Fire On The Water: China, America, and the Future of the Pacific, by Robert Haddick
This book was one of the books I have picked up from the Naval Historical Institute , and in many ways it resembles the last book I received from them, “Rebalancing US Forces,” which shares with this book a strong concern for the Pacific region of the world and also of China’s ambitions and threat to the United States and its well-being, as well as the well-being of other nations, who are far better off with American hegemony than they would be under China’s vastly more exploitative domination. This book has the task of seeking to show to Americans that efforts at countering China despite our relative cultural wariness that our handling our responsibilities is better than letting someone else seek to ruin the world.
I haven’t read the book yet (obviously, as I just got in the mail today), but it does look as if this book is one of those types of books that deals with strategy, and it’s not surprising that I should be interested in the book with its at attempt at painting a vision of the future, both a desirable and an undesirable one, to shape our present actions that will lead to the future that we find. As someone who has spent several years in Asia-Pacific areas like Los Angeles, Thailand, and Portland, I suppose I have spent the time in the right places to be concerned about the Pacific and the nations around it. This book appears to be more systematic about focusing on strategy than about talking about the geography of the Pacific, but we will see if the the two books dovetail in their ideas about what the United States needs to do.

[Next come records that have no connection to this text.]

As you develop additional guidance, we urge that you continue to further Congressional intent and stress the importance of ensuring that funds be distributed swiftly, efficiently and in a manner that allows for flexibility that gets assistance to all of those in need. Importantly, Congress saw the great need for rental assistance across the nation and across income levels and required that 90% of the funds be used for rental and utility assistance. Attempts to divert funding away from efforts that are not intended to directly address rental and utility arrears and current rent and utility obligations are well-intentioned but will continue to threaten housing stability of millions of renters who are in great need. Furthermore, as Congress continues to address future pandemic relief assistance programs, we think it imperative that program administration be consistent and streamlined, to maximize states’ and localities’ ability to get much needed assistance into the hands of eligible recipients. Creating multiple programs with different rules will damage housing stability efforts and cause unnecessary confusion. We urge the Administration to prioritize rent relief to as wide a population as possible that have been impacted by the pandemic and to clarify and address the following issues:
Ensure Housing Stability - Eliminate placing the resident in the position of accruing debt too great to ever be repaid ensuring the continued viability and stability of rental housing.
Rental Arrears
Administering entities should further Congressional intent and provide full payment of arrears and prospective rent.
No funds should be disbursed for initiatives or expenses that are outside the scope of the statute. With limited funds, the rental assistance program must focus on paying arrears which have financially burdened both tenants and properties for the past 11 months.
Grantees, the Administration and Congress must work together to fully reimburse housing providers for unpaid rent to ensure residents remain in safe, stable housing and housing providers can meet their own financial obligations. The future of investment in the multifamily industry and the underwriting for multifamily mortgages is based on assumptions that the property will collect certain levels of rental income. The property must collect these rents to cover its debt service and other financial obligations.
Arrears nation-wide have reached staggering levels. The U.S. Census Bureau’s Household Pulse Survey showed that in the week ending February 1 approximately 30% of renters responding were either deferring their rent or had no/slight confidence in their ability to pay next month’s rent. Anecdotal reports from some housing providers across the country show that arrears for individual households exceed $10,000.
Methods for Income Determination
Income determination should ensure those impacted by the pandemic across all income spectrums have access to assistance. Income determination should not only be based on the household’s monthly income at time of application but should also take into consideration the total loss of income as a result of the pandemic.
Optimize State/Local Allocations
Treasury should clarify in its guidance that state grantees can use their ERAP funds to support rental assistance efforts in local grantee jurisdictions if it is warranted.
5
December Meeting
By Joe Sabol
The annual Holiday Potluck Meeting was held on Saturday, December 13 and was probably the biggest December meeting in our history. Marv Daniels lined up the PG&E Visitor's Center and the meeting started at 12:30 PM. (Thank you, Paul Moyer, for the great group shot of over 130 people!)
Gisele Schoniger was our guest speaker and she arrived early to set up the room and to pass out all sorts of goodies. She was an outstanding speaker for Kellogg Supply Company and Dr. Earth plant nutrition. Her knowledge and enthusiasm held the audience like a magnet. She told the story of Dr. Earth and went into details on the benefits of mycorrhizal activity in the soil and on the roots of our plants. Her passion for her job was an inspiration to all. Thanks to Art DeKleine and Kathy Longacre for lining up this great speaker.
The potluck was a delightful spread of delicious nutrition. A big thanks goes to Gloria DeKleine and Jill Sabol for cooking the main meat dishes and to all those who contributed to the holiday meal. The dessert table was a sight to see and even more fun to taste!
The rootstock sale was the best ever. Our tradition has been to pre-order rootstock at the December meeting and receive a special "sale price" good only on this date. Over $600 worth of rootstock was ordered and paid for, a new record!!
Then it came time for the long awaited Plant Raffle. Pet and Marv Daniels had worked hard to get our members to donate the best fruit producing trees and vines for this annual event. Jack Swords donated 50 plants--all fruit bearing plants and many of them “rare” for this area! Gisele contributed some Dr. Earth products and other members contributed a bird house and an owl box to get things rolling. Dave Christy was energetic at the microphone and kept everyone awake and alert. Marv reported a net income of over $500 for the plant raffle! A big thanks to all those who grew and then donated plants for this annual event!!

It is hard to think that this book is optimistic, but there are some questions about what approach this book will take. It is possible that the book would seek to scare people into acting out of fear of China. That appears to me to be the mostly likely way this book is going to appeal to taking steps to seek to counteract others. How much does fear motivate our actions? I would rather be motivated by a love for others and a better future ahead than to be motivated by fear and hatred of others. Our lives are too short to be pulled about by wicked games, if we ought to recognize the dangers that are in the world around us. How to be wise and circumspect without being ruled by fear, and how to be inspired by a better future rather than apocalyptic visions like a Basil Wolverton drawing is a delicate and difficult task. Perhaps this book will manage it, perhaps not.